Zadanie do wykonania →
Proszę przepisać wszystkie poniższe wiersze, zastępując każde wystąpienie „common name” przez „vernacular name”. Pozostałą treść pozostaw bez zmian.

Wyświetlone dane →
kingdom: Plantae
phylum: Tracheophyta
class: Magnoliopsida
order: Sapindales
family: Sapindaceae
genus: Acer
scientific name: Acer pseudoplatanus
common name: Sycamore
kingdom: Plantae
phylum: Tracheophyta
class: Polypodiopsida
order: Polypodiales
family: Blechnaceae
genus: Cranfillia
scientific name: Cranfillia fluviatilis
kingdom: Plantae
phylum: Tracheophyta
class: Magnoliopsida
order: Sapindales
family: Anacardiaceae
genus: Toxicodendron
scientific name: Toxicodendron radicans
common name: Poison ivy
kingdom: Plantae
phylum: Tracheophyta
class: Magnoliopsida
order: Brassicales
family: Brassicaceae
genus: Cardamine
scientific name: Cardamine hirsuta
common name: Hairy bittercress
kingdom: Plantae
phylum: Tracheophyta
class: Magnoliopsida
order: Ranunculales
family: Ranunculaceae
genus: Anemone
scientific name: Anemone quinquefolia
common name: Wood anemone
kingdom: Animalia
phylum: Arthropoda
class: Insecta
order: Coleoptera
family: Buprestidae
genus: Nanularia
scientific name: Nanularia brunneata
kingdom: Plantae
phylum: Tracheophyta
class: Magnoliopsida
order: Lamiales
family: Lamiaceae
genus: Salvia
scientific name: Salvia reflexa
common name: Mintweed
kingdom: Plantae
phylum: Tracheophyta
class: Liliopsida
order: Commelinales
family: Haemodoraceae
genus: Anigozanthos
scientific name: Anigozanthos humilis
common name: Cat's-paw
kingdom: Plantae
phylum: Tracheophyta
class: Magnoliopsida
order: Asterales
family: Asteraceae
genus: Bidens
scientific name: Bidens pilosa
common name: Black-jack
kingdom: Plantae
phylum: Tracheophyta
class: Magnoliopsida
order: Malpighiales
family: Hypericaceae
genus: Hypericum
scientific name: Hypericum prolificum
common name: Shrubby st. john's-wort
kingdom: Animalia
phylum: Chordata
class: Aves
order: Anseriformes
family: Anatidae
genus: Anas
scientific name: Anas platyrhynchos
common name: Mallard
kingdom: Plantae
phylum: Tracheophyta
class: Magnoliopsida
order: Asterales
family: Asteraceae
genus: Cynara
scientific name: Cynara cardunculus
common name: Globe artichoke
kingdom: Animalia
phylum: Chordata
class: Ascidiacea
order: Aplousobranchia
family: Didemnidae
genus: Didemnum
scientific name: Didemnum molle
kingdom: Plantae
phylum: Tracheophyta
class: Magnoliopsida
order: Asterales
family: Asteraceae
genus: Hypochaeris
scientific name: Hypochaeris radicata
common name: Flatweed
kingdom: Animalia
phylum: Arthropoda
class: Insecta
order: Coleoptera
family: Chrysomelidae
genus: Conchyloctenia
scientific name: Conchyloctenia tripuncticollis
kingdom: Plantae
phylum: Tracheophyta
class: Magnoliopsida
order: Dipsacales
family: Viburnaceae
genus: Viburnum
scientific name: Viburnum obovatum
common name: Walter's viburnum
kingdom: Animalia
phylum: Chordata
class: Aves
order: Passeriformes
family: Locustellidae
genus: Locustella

Gotowa odpowiedź →
kingdom: Plantae
phylum: Tracheophyta
class: Magnoliopsida
order: Sapindales
family: Sapindaceae
genus: Acer
scientific name: Acer pseudoplatanus
vernacular name: Sycamore
kingdom: Plantae
phylum: Tracheophyta
class: Polypodiopsida
order: Polypodiales
family: Blechnaceae
genus: Cranfillia
scientific name: Cranfillia fluviatilis
kingdom: Plantae
phylum: Tracheophyta
class: Magnoliopsida
order: Sapindales
family: Anacardiaceae
genus: Toxicodendron
scientific name: Toxicodendron radicans
vernacular name: Poison ivy
kingdom: Plantae
phylum: Tracheophyta
class: Magnoliopsida
order: Brassicales
family: Brassicaceae
genus: Cardamine
scientific name: Cardamine hirsuta
vernacular name: Hairy bittercress
kingdom: Plantae
phylum: Tracheophyta
class: Magnoliopsida
order: Ranunculales
family: Ranunculaceae
genus: Anemone
scientific name: Anemone quinquefolia
vernacular name: Wood anemone
kingdom: Animalia
phylum: Arthropoda
class: Insecta
order: Coleoptera
family: Buprestidae
genus: Nanularia
scientific name: Nanularia brunneata
kingdom: Plantae
phylum: Tracheophyta
class: Magnoliopsida
order: Lamiales
family: Lamiaceae
genus: Salvia
scientific name: Salvia reflexa
vernacular name: Mintweed
kingdom: Plantae
phylum: Tracheophyta
class: Liliopsida
order: Commelinales
family: Haemodoraceae
genus: Anigozanthos
scientific name: Anigozanthos humilis
vernacular name: Cat's-paw
kingdom: Plantae
phylum: Tracheophyta
class: Magnoliopsida
order: Asterales
family: Asteraceae
genus: Bidens
scientific name: Bidens pilosa
vernacular name: Black-jack
kingdom: Plantae
phylum: Tracheophyta
class: Magnoliopsida
order: Malpighiales
family: Hypericaceae
genus: Hypericum
scientific name: Hypericum prolificum
vernacular name: Shrubby st. john's-wort
kingdom: Animalia
phylum: Chordata
class: Aves
order: Anseriformes
family: Anatidae
genus: Anas
scientific name: Anas platyrhynchos
vernacular name: Mallard
kingdom: Plantae
phylum: Tracheophyta
class: Magnoliopsida
order: Asterales
family: Asteraceae
genus: Cynara
scientific name: Cynara cardunculus
vernacular name: Globe artichoke
kingdom: Animalia
phylum: Chordata
class: Ascidiacea
order: Aplousobranchia
family: Didemnidae
genus: Didemnum
scientific name: Didemnum molle
kingdom: Plantae
phylum: Tracheophyta
class: Magnoliopsida
order: Asterales
family: Asteraceae
genus: Hypochaeris
scientific name: Hypochaeris radicata
vernacular name: Flatweed
kingdom: Animalia
phylum: Arthropoda
class: Insecta
order: Coleoptera
family: Chrysomelidae
genus: Conchyloctenia
scientific name: Conchyloctenia tripuncticollis
kingdom: Plantae
phylum: Tracheophyta
class: Magnoliopsida
order: Dipsacales
family: Viburnaceae
genus: Viburnum
scientific name: Viburnum obovatum
vernacular name: Walter's viburnum
kingdom: Animalia
phylum: Chordata
class: Aves
order: Passeriformes
family: Locustellidae
genus: Locustella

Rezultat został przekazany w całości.